--- WHAT THE TASK REQUIRES ---
The expected answer is the set of lines in the data below between the line holding "(creategerberjobfile true)" and the line holding "(plotreference true)", inclusive, written out exactly.
[SUPPLIED DATA — start]
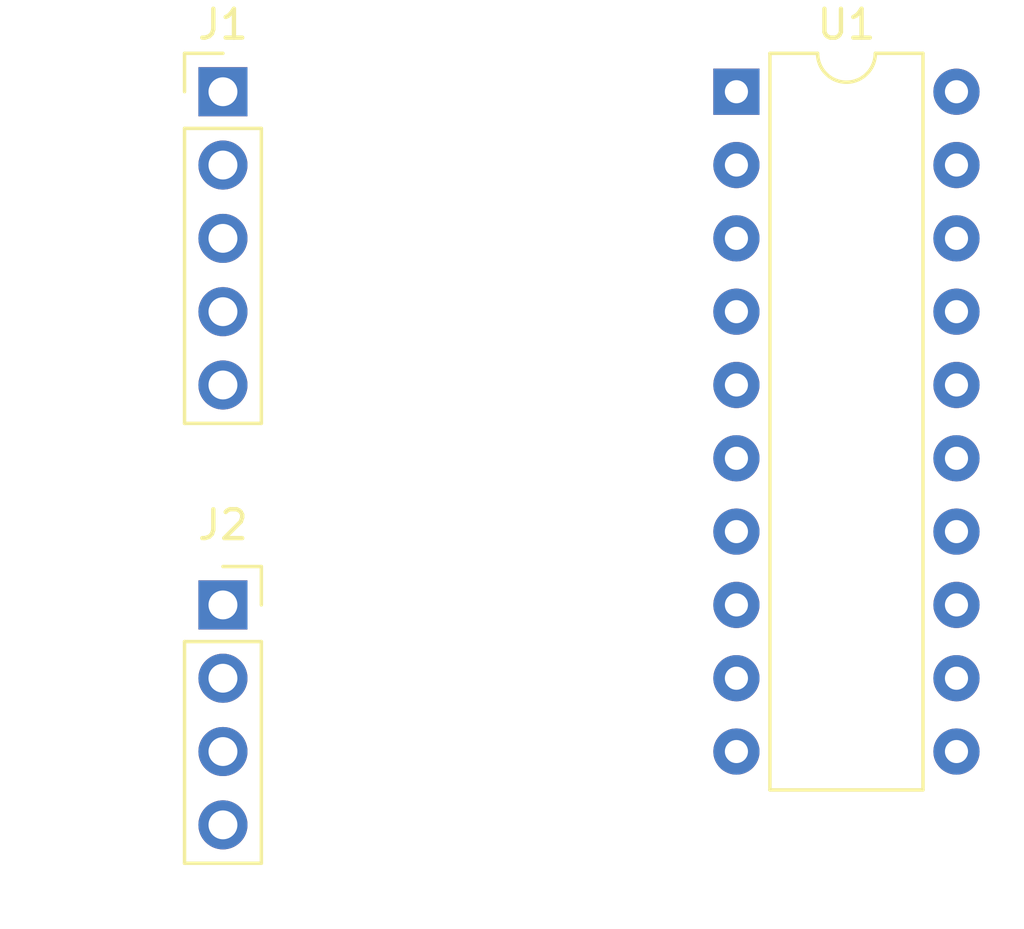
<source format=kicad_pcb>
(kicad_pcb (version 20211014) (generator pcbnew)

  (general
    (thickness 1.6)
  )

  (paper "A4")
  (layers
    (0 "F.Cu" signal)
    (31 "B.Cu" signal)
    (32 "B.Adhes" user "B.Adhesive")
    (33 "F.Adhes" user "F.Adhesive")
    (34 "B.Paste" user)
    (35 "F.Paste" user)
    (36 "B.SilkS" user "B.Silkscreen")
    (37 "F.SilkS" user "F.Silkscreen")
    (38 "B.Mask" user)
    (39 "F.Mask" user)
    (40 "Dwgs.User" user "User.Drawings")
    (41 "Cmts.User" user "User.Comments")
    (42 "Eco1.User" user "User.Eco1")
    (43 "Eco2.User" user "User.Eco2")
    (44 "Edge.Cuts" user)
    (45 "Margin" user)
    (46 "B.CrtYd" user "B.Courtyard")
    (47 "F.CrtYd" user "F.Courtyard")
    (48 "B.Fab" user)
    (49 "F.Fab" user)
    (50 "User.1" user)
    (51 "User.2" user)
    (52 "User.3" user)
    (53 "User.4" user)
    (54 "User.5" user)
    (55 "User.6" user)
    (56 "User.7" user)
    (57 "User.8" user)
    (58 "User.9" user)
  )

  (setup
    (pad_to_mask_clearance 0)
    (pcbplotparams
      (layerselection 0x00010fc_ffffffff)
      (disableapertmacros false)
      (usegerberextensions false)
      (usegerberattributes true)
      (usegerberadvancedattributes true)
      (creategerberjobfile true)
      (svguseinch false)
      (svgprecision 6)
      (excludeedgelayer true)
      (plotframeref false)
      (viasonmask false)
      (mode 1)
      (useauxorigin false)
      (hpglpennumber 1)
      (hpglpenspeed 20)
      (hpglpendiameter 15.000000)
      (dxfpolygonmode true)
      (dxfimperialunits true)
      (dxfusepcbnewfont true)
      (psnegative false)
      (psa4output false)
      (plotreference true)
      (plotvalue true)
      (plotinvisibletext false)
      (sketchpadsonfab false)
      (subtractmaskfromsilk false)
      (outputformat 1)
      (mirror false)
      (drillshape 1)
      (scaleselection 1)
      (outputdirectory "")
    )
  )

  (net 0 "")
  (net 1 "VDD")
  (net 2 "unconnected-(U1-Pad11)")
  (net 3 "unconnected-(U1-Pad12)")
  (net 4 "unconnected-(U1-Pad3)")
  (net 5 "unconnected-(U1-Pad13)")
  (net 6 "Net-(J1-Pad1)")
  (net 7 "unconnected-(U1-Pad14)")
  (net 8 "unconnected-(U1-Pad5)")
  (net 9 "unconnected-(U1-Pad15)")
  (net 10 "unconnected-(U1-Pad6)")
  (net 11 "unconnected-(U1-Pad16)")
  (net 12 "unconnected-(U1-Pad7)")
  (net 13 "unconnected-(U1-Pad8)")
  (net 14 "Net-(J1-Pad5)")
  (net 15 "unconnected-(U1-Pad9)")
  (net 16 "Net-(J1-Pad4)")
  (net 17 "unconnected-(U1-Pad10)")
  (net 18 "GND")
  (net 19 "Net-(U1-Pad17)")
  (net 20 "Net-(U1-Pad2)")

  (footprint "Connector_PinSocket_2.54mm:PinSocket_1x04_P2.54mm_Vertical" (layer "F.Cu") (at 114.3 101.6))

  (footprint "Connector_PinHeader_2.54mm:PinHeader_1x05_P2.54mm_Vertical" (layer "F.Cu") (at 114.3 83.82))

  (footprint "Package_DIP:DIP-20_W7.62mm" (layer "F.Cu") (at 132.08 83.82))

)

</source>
[SUPPLIED DATA — finish]
--- EXERCISE SOLUTION ---
      (creategerberjobfile true)
      (svguseinch false)
      (svgprecision 6)
      (excludeedgelayer true)
      (plotframeref false)
      (viasonmask false)
      (mode 1)
      (useauxorigin false)
      (hpglpennumber 1)
      (hpglpenspeed 20)
      (hpglpendiameter 15.000000)
      (dxfpolygonmode true)
      (dxfimperialunits true)
      (dxfusepcbnewfont true)
      (psnegative false)
      (psa4output false)
      (plotreference true)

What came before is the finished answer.